**Exercise aim:** Revise the lines below so that "scientific name" is changed to "species" everywhere it appears, with nothing else altered. Leave the pictures out of your answer.

**Dataset:**
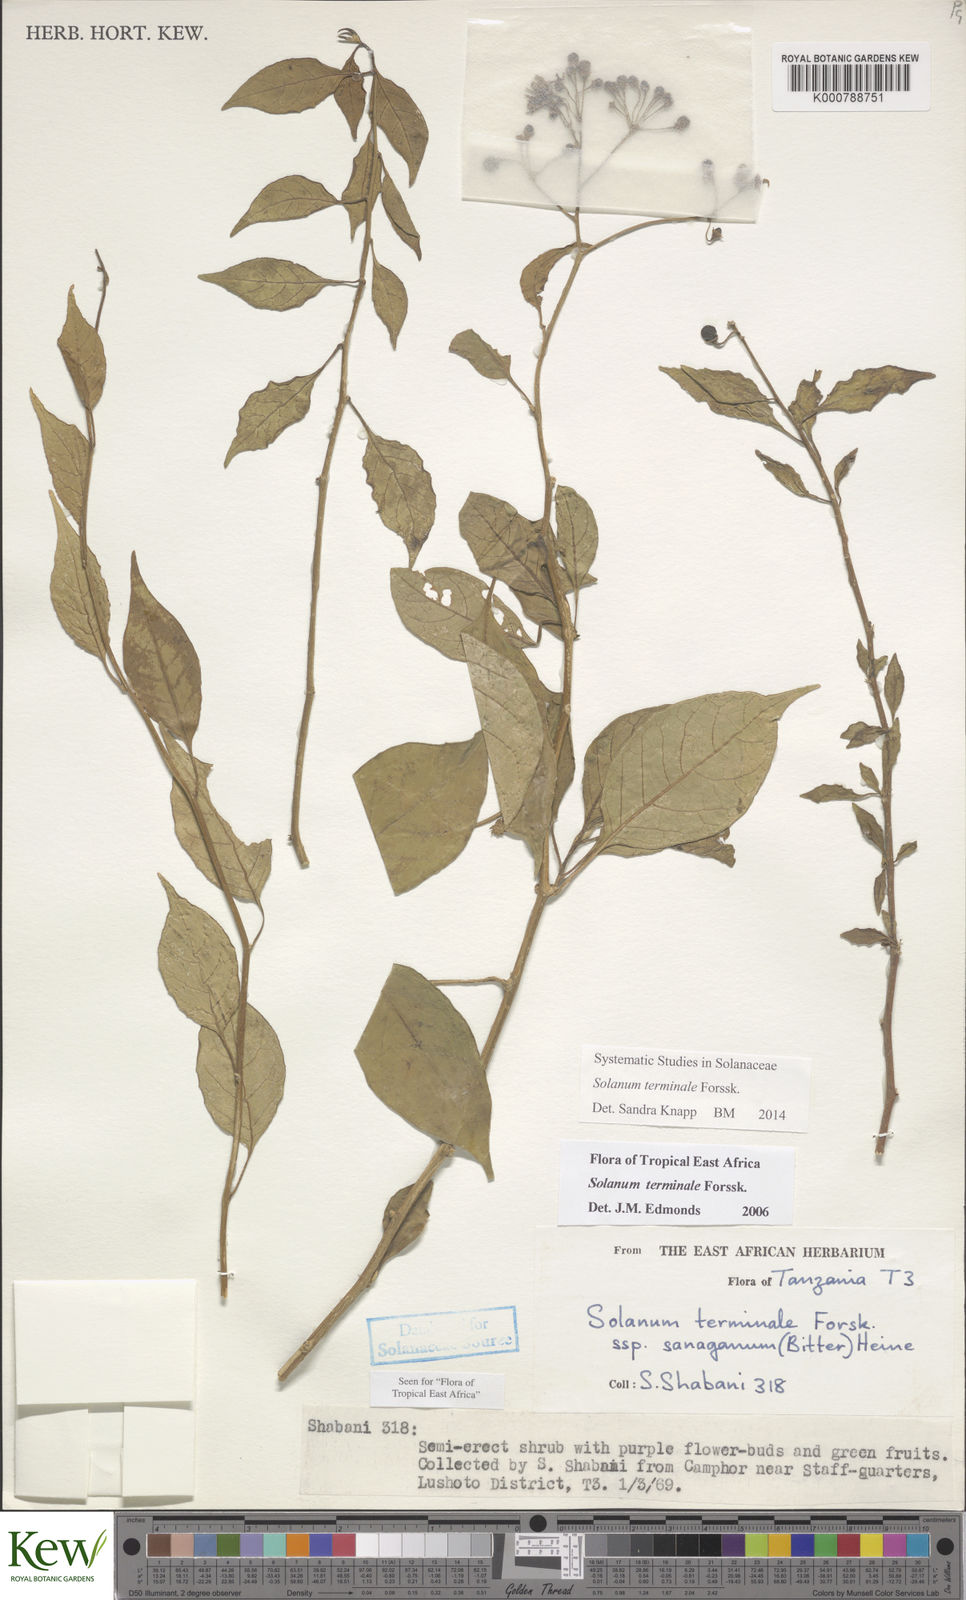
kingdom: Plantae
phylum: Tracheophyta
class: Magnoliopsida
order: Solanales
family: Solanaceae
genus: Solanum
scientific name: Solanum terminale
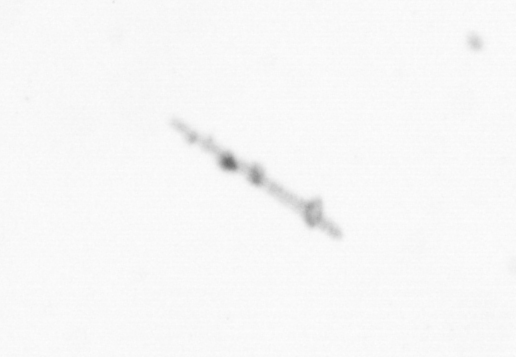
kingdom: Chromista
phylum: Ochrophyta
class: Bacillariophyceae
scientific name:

**Result for this task:**
kingdom: Plantae
phylum: Tracheophyta
class: Magnoliopsida
order: Solanales
family: Solanaceae
genus: Solanum
species: Solanum terminale
kingdom: Chromista
phylum: Ochrophyta
class: Bacillariophyceae
species:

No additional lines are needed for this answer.